No alzaba ella los ojos, y eran estas las primeras palabras que le dirigía a aquel cuya presencia habíala impuesto un silencio de violentísimo deber cumplido. Por cuanto a Josefina, no había aparecido en el jardín.

Complacióse Augusto de advertirla a la dama su solemnidad de reina triste, y prosiguió:

-Lo hecho, amiga mía, es digno por mi parte de una estimación sin nombre ni medida, por cuanto que ello constituye un caso insólito en el mundo; un caso único, absolutamente nuevo, y lleno de grandeza, a no dudar, en la historia de las más francas y honorables gestiones de una boda. Puesto en él, yo faltaría cobardemente a la hermosa sinceridad que nos impulsa, si no añadiese aún que no puede bastarnos con la prueba efectuada. No, no puede bastarnos, ni a mí ni a Josefina; no puede bastarle a la felicidad que buscamos ella y yo en el matrimonio.

-¡Cómo, Luis?

-Sí, señora. Perdóneme, mas yo estoy en la obligación estrecha de guiarlas. Quedamos la otra tarde en que este proceder no es más que la innovación de una serie de estúpidas costumbres, y cúmpleme consignar que, justamente por ser sistema nuevo, mi línea de conducta ha de irse definiendo por tanteos. Como en toda novedad, las deficiencias surgen según vase planteando; y así, Carlota, yo, que en nuestra pasada entrevista juzgué del todo suficiente ver desnuda en su espléndida belleza a mi adorada, anoche, meditando, meditando, he llegado a persuadirme de que necesito más... de que necesito más... ¡bastante más, señora!... si no he de dejar en el aire la dicha eterna de los dos, de ella y mía, y por mía exclusivamente la responsabilidad del triste engaño bien posible.

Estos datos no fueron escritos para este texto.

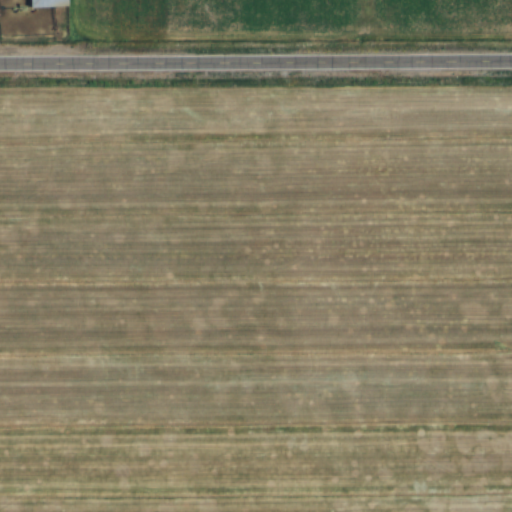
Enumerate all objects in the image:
building: (49, 3)
building: (60, 3)
crop: (287, 20)
road: (256, 62)
crop: (256, 298)
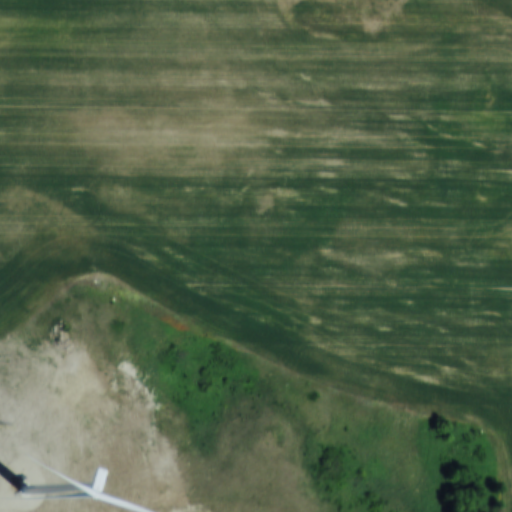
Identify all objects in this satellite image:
wind turbine: (15, 479)
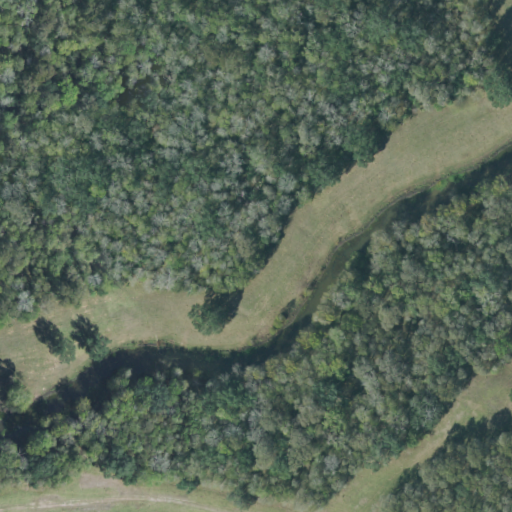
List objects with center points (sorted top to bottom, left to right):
river: (279, 338)
road: (122, 487)
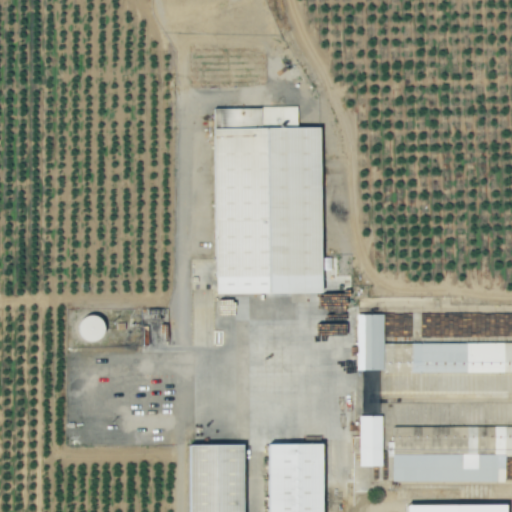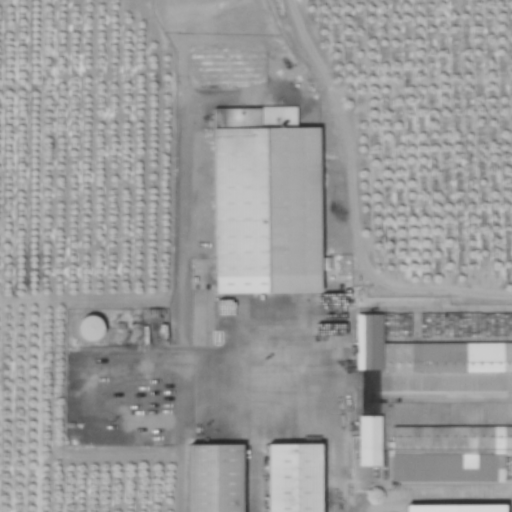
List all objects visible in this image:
building: (268, 201)
railway: (275, 256)
building: (92, 326)
building: (369, 341)
building: (447, 357)
road: (298, 366)
building: (370, 440)
road: (341, 472)
building: (297, 477)
building: (217, 478)
building: (459, 508)
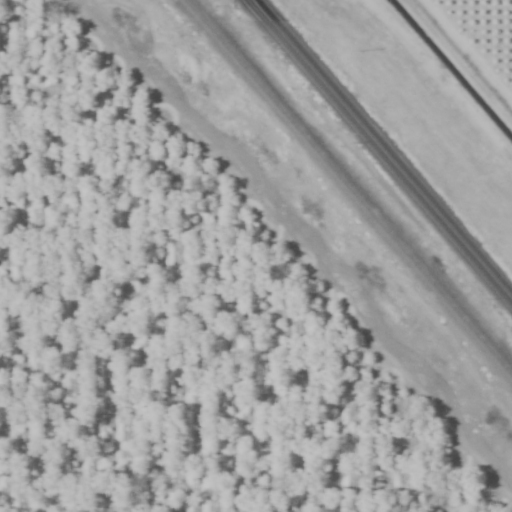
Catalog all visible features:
crop: (457, 74)
road: (380, 151)
railway: (348, 187)
crop: (177, 321)
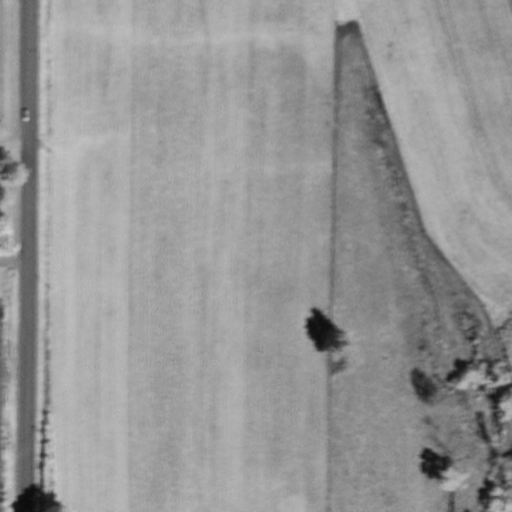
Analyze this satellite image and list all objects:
road: (29, 256)
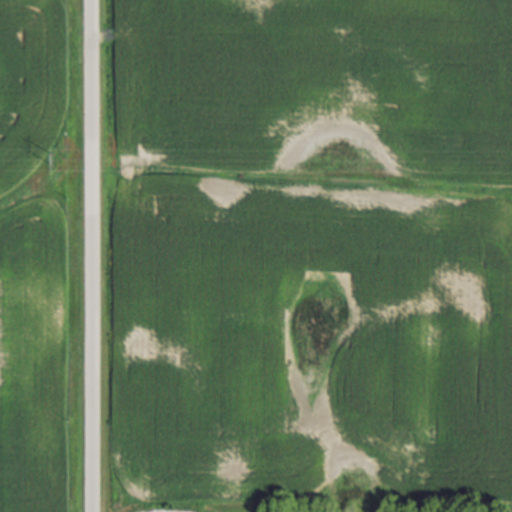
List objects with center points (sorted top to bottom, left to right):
power tower: (53, 162)
road: (92, 256)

-Usted dirá! -repuso atónita Carlota.

-Señora, lo diré, y bien sabe Dios que lo que tengo que decirla no es sencillo. Para escucharlo, recuérdese bien, ante todo, las cien razones de moral que expuse el otro día. Resumámoslas en ésta, por ejemplo, si no prefiere que se las vuelva a repetir una por una; «en toda relación o contratación humana, el previo convencimiento de los medios que se aportan para el fin, es importantísimo». Cada cual debe saber lo que pone, y lo que acepta. Si no, en uno ambos, o en los dos estaría implícito el engaño, consciente o inconscientemente, y el tal contrato será desde su origen anómalo y absurdo. ¿Qué podría decir quien lanzándose a una empresa agrícola, y arriesgando para ella un capital, encontrase que su socio había contribuido únicamente con tierras vírgenes de tanta bella y fértil apariencia como resultase luego su esterilidad al explotarlas? En el fatal efecto de ruina irremediable, advertirá usted, señora, la insensatez de tal asunto, sin que valga más que a disculparla, cuando mucho, la torpeza: el desengañado seguiría con su pesada obligación por todo el tiempo del convenio; y esto es una crueldad legal inconcebible y una injusticia evidente, de las cuales se deduce, según antes afirmé, la inmoralidad de todo contrato en que le falte a cada cual, y del otro con respecto a cada uno, la plena conciencia de sus medios. Pues bien, Carlota, el matrimonio, encantador y delicado contrato de dos vidas, tiene por base el amor, y por objeto las delicias amorosas. Además, no es un contrato temporal, sino perpetuo. La inmoralidad de una contingencia siquiera de equivocación en él, resulta formidable; y más aún, imperdonable, indisculpable, si uno de los futuros cónyuges, que yo lo fuera en este caso, por su experiencia prolongada del amor y de la vida no pudiese alegar torpeza o candidez que al fin hiciese perdonable su imprevisión en el asunto.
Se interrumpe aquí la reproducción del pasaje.